_What the exercise asks:_ Report each line from the records where the string "valid" turns up.
Start of Data supplied
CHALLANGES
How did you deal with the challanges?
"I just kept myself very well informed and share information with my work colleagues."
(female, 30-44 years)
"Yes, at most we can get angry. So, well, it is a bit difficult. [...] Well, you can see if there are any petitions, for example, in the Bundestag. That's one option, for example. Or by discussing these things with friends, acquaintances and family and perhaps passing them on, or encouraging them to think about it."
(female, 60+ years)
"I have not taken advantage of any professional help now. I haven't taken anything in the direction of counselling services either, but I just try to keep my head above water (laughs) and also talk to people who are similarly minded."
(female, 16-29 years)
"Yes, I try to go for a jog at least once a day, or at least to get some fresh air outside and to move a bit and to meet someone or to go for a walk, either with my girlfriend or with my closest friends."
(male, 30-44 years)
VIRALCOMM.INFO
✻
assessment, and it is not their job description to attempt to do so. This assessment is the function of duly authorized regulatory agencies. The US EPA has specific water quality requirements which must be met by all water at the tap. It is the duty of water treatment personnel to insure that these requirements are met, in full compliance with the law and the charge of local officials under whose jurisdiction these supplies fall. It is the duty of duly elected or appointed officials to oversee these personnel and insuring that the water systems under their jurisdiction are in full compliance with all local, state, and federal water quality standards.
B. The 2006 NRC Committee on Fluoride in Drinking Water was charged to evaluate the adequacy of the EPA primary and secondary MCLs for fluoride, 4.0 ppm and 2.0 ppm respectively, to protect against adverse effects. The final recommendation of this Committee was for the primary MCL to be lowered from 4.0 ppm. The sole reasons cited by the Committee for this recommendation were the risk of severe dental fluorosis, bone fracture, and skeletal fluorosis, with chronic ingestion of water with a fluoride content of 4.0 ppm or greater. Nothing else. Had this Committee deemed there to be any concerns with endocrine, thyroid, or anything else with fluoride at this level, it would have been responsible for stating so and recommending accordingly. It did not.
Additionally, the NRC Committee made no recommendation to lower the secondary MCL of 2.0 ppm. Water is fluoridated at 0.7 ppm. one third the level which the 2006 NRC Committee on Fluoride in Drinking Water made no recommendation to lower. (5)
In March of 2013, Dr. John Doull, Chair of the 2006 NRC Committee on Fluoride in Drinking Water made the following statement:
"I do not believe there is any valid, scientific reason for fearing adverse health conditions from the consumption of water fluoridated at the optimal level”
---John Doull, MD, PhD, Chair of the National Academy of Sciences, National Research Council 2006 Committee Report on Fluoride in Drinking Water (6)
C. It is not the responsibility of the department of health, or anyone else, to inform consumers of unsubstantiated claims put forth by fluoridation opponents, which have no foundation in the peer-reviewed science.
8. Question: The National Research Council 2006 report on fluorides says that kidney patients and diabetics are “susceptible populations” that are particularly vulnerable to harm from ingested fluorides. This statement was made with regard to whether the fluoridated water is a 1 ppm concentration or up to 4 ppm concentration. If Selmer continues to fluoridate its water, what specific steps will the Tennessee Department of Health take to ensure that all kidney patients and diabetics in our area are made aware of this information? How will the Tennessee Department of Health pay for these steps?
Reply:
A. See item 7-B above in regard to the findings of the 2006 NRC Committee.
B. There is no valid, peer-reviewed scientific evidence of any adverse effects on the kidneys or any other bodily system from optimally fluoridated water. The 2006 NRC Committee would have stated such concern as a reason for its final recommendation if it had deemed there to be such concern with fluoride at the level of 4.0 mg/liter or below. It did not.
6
End of Data supplied
_Output of the exercise:_
"I do not believe there is any valid, scientific reason for fearing adverse health conditions from the consumption of water fluoridated at the optimal level”
B. There is no valid, peer-reviewed scientific evidence of any adverse effects on the kidneys or any other bodily system from optimally fluoridated water. The 2006 NRC Committee would have stated such concern as a reason for its final recommendation if it had deemed there to be such concern with fluoride at the level of 4.0 mg/liter or below. It did not.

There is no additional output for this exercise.